** Opening Page extract block **

Step 1: pick or inspect a plate
Browse kikplate.dev and open a plate page to read its schema tab, or use the CLI to search and read the manifest directly from the repository. We will use nginx-http-server-starter as our example throughout.
Step 2: write a values file
Create a values.yaml file with only the keys you want to override. Anything you leave out falls back to the default declared in the plate's schema.
projectName: my-static-site
projectDescription: A small static site served by NGINX, generated from a Kikplate plate
localPort: 9090
nginxImage: nginx:stable-alpine
gzipEnabled: true
prodCacheExpires: 7d
Step 3: generate from a local checkout of the template
If you have cloned the plate's repository, or you are the author working inside it, point generate at the directory and tell it where to write the result:
kik generate --template . -f values.yaml --output-dir ./generated-project
The --template flag takes a path to a directory containing a plate.yaml. The -f flag takes the values file from step 2. The --output-dir flag is where the rendered project lands.
Step 4: generate from the published plate by slug
If you simply want to consume the plate without cloning anything yourself, drop the --template flag and pass the plate's slug instead:
kik generate nginx-http-starter -f values.yaml
This pulls the same plate.yaml and template set from the registry's source of truth — your repository — and renders it the same way the local mode does.
Both invocations evaluate the modules block, so if you wanted to skip Docker support entirely you would set modules.docker.enabled to false in your values file, and every conditioned file in the files block tied to that module simply would not be written.
For the exhaustive list of flags, including anything added after this article was written, run:
kik generate --help
Step 5: run the generated project
For this particular plate, the generated output is a ready-to-serve NGINX project. Enter the directory and start the server with the included config:
cd generated-project
nginx -c $(pwd)/nginx.conf -p $(pwd)
Open http://localhost:9090, or whichever port you set in localPort, in your browser.
Migrating an existing plate
If you maintain a plate that still only has a kikplate.yaml, here is the practical path.

** Closing Page extract block **
** Opening Listed records block **

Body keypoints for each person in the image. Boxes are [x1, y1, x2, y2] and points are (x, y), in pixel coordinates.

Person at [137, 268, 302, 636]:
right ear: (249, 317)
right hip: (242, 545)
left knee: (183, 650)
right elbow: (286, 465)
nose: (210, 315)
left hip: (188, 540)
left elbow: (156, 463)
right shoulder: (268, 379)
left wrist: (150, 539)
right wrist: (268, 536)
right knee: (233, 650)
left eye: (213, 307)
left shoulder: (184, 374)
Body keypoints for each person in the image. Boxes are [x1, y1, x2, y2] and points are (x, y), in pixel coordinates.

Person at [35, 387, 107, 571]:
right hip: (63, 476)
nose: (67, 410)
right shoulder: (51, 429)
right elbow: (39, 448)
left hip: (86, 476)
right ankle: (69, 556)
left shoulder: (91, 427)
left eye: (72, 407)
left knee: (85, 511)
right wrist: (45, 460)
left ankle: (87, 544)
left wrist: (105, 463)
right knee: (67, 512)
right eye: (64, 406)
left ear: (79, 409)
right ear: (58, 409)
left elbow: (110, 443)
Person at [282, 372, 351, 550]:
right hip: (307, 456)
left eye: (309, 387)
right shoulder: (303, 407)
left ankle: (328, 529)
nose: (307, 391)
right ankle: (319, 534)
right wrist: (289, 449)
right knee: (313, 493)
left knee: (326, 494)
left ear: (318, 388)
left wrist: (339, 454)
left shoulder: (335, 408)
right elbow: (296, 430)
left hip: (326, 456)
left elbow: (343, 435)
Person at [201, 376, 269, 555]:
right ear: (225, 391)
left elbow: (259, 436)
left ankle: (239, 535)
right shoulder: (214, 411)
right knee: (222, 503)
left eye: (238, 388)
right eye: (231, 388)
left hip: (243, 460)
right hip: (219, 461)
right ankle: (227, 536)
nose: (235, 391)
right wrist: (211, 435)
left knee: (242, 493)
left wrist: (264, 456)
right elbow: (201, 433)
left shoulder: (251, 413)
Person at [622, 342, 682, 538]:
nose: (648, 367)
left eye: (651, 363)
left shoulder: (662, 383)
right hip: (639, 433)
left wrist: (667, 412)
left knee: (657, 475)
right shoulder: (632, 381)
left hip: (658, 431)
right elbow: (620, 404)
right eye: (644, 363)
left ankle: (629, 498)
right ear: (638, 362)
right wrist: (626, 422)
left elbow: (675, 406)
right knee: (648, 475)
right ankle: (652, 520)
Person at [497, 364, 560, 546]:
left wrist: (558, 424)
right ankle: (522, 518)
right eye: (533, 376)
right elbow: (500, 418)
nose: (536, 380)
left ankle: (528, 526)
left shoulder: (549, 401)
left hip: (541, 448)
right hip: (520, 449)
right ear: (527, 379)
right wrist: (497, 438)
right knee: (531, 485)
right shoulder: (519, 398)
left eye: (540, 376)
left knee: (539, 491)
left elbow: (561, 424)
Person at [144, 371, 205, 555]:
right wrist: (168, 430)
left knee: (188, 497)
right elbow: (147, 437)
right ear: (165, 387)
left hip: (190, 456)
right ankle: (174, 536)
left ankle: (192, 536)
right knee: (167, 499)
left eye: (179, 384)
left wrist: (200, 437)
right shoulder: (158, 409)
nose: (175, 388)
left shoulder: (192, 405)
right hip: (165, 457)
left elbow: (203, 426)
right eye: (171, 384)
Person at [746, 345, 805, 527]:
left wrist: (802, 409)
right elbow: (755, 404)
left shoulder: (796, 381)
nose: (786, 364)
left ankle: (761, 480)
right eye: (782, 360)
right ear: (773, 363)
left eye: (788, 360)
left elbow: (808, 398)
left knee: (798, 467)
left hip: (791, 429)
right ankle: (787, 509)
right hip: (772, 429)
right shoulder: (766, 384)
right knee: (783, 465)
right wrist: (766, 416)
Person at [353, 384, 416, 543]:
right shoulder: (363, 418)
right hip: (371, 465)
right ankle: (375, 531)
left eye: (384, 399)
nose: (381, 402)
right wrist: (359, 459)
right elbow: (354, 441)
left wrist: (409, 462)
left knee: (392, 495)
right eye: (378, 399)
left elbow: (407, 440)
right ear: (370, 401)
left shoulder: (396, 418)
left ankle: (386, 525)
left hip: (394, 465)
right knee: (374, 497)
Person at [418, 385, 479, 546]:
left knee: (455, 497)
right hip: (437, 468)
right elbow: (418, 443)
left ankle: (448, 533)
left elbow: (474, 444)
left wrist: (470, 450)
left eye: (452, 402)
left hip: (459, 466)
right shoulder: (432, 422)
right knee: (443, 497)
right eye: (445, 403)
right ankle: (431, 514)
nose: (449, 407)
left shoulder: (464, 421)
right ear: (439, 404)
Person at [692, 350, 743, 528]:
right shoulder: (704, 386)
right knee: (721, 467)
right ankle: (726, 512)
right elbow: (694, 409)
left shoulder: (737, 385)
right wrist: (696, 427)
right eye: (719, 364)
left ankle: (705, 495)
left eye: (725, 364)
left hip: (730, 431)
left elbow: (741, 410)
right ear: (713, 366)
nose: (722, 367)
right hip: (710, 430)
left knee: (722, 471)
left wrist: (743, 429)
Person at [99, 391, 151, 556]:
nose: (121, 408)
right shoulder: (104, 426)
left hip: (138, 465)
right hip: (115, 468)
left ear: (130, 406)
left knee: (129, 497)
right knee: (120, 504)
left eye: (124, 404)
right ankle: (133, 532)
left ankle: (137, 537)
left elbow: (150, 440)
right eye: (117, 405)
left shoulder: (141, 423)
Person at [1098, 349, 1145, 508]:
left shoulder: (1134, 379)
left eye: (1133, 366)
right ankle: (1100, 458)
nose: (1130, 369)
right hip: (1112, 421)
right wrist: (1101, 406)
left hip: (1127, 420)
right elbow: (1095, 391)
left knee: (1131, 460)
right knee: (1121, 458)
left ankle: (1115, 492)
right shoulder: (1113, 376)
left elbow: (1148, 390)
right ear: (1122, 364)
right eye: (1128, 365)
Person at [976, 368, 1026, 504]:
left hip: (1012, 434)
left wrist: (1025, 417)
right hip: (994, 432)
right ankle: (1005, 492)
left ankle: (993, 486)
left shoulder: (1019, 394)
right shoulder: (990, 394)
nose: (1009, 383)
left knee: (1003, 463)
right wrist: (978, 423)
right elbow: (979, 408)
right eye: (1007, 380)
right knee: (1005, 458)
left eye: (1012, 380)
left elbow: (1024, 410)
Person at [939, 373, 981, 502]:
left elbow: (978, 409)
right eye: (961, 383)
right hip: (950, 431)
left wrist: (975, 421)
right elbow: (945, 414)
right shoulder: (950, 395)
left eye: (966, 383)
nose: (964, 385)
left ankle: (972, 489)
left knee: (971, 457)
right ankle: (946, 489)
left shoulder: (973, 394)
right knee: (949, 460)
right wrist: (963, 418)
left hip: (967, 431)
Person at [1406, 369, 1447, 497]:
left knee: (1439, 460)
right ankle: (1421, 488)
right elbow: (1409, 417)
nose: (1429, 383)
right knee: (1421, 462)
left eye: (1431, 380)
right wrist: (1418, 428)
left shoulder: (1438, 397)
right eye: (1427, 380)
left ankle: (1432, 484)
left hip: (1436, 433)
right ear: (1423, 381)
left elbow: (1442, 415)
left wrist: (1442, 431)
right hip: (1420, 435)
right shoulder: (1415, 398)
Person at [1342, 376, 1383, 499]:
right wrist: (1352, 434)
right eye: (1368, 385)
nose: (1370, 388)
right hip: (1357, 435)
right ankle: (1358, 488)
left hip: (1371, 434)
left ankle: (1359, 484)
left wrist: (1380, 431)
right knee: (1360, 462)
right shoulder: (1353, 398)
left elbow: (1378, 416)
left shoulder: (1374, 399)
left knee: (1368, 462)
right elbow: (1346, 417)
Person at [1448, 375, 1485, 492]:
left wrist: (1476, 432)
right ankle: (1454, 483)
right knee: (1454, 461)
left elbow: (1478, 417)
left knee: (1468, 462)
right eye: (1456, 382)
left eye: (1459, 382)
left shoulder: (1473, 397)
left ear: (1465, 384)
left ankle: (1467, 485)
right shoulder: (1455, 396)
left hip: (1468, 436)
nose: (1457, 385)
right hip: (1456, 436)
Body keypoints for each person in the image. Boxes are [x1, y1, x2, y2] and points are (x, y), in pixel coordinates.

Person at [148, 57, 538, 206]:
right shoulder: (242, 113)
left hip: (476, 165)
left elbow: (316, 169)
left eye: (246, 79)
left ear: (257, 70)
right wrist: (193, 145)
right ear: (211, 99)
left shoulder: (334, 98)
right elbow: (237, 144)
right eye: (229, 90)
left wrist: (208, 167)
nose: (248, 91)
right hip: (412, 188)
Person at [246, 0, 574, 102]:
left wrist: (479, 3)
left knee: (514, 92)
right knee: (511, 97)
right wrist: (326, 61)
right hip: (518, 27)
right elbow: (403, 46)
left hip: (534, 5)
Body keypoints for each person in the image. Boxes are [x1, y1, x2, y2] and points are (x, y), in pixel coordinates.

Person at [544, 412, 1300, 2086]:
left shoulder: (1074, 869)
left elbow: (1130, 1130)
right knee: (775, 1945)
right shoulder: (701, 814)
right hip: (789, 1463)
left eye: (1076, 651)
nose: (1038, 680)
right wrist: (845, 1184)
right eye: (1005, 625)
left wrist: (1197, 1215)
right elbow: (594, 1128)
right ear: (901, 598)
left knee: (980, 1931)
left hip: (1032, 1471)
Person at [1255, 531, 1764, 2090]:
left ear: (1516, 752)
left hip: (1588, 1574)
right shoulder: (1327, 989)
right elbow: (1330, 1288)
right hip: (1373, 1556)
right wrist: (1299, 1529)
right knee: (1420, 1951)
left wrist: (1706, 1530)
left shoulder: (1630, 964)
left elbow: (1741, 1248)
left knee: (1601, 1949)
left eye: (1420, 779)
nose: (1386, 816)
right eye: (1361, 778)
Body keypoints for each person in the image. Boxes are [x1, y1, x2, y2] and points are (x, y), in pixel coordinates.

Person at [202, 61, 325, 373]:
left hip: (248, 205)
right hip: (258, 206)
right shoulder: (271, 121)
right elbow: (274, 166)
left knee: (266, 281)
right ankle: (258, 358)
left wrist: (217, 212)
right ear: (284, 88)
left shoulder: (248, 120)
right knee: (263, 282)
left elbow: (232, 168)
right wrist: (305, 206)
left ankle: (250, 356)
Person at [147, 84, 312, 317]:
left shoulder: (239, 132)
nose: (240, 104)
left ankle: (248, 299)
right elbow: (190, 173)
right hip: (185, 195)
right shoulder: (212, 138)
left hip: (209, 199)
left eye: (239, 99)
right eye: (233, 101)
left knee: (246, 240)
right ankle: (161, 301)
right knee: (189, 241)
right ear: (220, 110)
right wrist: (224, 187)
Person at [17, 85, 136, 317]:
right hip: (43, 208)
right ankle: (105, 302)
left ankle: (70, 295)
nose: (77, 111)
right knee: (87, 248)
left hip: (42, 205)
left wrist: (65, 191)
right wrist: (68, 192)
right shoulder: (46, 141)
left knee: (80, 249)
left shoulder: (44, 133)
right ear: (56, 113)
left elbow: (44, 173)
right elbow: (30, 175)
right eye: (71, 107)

** Closing Listed records block **

What to do —
(a) In one to three sentences, explain why, according to the Kikplate guide, the values file needs to contain only the keys a user wants to override.
(b) Reproduce the stretch of the Kikplate guide from "For the exhaustive" through "in your browser.", word for word.

Expected outputs —
(a) Any key left out of values.yaml falls back to the default declared in the plate's schema. The file therefore only needs to list the values being changed.

(b)
For the exhaustive list of flags, including anything added after this article was written, run:
kik generate --help
Step 5: run the generated project
For this particular plate, the generated output is a ready-to-serve NGINX project. Enter the directory and start the server with the included config:
cd generated-project
nginx -c $(pwd)/nginx.conf -p $(pwd)
Open http://localhost:9090, or whichever port you set in localPort, in your browser.